▶ _WORK ITEM_
Count the lines in the records below that contain the word "length", and give only that count.

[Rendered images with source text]
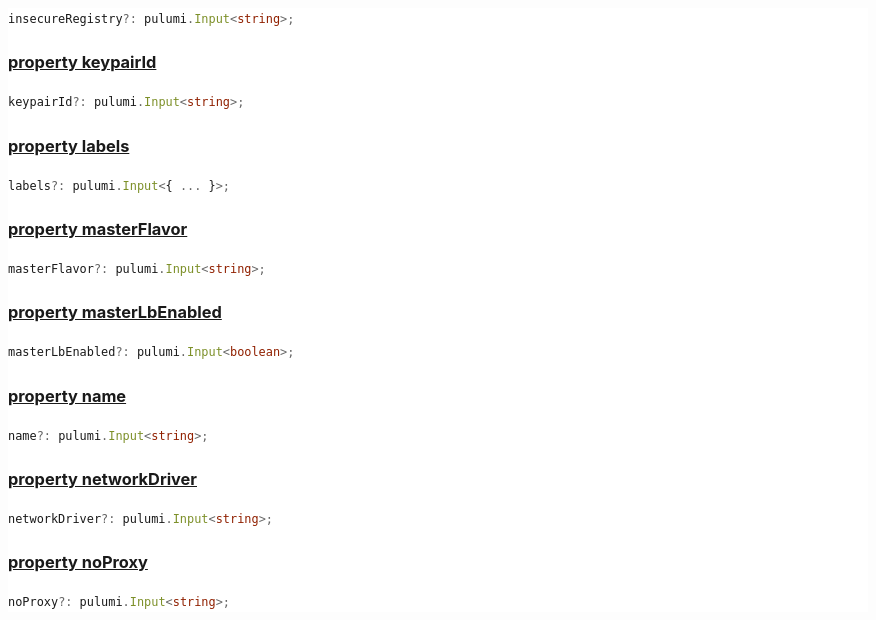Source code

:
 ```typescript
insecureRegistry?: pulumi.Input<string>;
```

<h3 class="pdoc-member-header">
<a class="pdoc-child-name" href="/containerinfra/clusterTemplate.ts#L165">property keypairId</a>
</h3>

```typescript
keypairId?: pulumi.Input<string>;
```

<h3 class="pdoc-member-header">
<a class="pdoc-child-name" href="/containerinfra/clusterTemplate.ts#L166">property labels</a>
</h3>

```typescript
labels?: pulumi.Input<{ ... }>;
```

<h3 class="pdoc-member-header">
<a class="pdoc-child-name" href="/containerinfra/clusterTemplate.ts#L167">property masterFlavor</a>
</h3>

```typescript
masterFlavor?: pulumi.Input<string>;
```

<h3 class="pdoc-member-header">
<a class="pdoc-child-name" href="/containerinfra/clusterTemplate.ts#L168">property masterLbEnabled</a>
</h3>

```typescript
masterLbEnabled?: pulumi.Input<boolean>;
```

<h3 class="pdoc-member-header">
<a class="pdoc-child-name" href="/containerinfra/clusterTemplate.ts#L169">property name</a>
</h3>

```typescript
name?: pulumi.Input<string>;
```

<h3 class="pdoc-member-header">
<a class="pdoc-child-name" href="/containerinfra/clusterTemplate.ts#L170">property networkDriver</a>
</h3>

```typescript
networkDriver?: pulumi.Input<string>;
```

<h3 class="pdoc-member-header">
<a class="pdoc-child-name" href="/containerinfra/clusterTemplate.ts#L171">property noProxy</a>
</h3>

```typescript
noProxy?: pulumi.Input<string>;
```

* * *

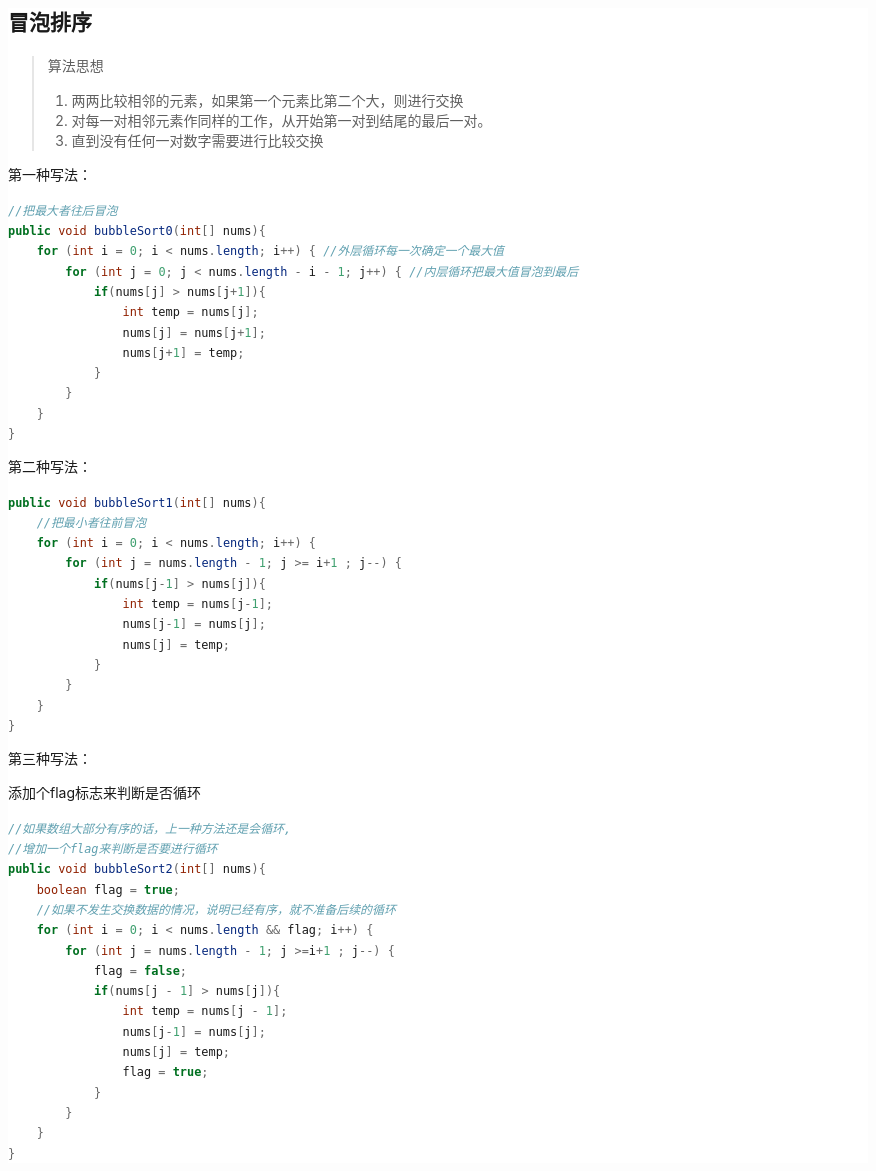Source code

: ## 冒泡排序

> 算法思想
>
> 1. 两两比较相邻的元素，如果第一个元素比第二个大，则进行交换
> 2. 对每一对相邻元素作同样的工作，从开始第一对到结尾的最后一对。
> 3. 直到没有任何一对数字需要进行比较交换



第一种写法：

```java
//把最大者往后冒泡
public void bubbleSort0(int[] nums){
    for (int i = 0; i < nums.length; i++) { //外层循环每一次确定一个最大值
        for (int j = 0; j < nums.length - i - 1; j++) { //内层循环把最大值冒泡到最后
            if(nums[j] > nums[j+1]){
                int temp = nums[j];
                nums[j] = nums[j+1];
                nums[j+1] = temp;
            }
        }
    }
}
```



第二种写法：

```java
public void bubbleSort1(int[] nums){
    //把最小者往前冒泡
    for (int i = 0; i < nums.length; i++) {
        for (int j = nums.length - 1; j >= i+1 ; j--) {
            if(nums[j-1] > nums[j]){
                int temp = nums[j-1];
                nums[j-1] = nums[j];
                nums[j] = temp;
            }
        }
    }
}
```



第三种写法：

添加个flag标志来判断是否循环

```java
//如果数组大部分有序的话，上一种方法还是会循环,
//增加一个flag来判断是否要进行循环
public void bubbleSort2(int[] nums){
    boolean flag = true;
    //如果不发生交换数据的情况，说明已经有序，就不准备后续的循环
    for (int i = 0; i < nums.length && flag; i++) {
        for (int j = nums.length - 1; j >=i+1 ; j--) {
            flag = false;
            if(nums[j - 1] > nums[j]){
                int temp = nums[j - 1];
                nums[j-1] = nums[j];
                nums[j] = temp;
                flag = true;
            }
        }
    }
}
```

▶ _THE COMPLETED TASK_
6